Memory and Trauma in Portable Format

One of Restrepo’s most striking decisions is to make his works foldable. They are not stretched on frames or enclosed behind glass; they are made to be folded, transported—almost as if they were contraband. This formal choice implicitly critiques the circulation of art, while also evoking the trafficking of images, symbols, and narratives that run through his homeland.

The visual content is composed of dozens of micro-images—corpses, weapons, crime scenes—gathered through Google and social media. There is a clear intent to document. His drawings on the failed war on drugs are based on a research methodology that includes newspapers such as El Tiempo. It is not an attempt to represent violence per se, but rather to reflect on the imagery of violence and its connection to popular culture.

 

From Medellín to Reina Sofía: A Symbolic Leap

The acquisition of Bowling for Medellín 4 by the Reina Sofía is both a political and curatorial statement. The Spanish museum, which has been increasingly expanding its focus on Latin America, incorporates a work that is not only technically and conceptually strong, but also capable of challenging official narratives about recent history.

By including this piece in its collection, the Reina Sofía acknowledges that drug-related violence is a transnational phenomenon with global implications. The work thus functions as a visual archive of the failed war on drugs, while also serving as a personal indictment of its consequences.

 

An Artist Between Rawness and Irony

Camilo Restrepo has exhibited in cities such as Los Angeles, New York, Paris, Bogotá, and Mexico City. Yet his language has resisted the spectacular aesthetic. Instead, his work remains deliberately manual, even precarious. In a contemporary art world saturated with digital production and monumental installations, Restrepo chooses paper, ink, and wax pastel—materials that are intimate and tactile.

This choice is no accident. His drawings carry a biting irony, a distance that allows viewers to confront the horrific without falling into literalism or empty aestheticization. His line may resemble a child’s, but the images are nightmares. The humor—if it exists—is dark, ambiguous, wounding. It offers no redemption, only questions.

 

Visual Political Critique from the Gut

Bowling for Medellín 4 is political art, but not in the propagandistic sense. It does not represent an ideology; it reflects lived experience. It is political because it articulates what many prefer to leave unsaid. It is art because it transforms that indictment into visual language, symbolic object, and aesthetic experience.

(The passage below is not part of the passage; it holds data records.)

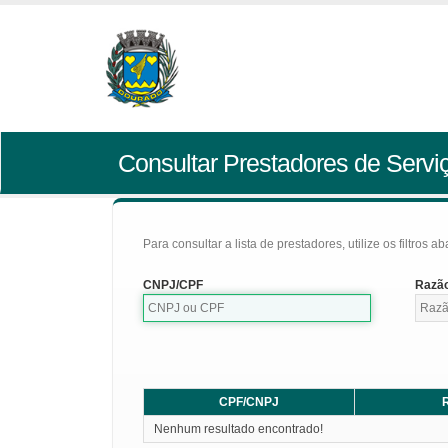
Consultar Prestadores de Servi
Para consultar a lista de prestadores, utilize os filtros a
CNPJ/CPF
Razão
CPF/CNPJ
R
Nenhum resultado encontrado!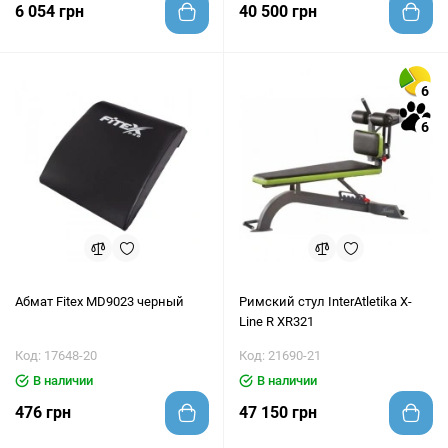
6 054 грн
40 500 грн
6
6
Абмат Fitex MD9023 черный
Римский стул InterAtletika X-
Line R XR321
Код: 17648-20
Код: 21690-21
В наличии
В наличии
476 грн
47 150 грн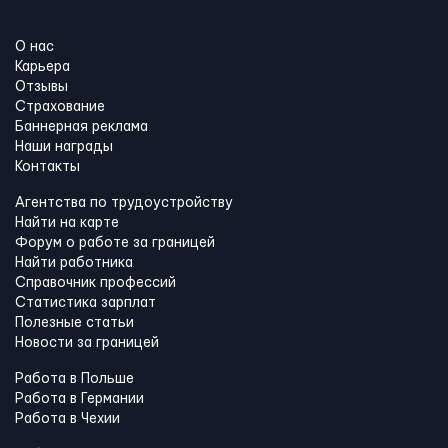
О нас
Карьера
Отзывы
Страхование
Баннерная реклама
Наши награды
Контакты
Агентства по трудоустройству
Найти на карте
Форум о работе за границей
Найти работника
Справочник профессий
Статистика зарплат
Полезные статьи
Новости за границей
Работа в Польше
Работа в Германии
Работа в Чехии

The Reina Sofía’s acquisition validates Restrepo’s work on an institutional level and strengthens the presence of contemporary Colombian art within major museum narratives. And it does so through the wound—through trauma.

 

Drawing War to Survive It

For Camilo Restrepo, drawing is a form of exorcism. His works offer catharsis. They do not seek to explain, but to reveal. In Bowling for Medellín 4, every line is a fracture; every stain, a loss; every layer of color, an attempt at repair. The work does not close the wound but makes it visible. And in doing so, forces us to look.

In a time when violence is trivialized by headlines and algorithms, Restrepo’s art reminds us that every image carries weight, history, and a body. And that sometimes, the most subversive act is simply to sit down, take paper, and redraw memory.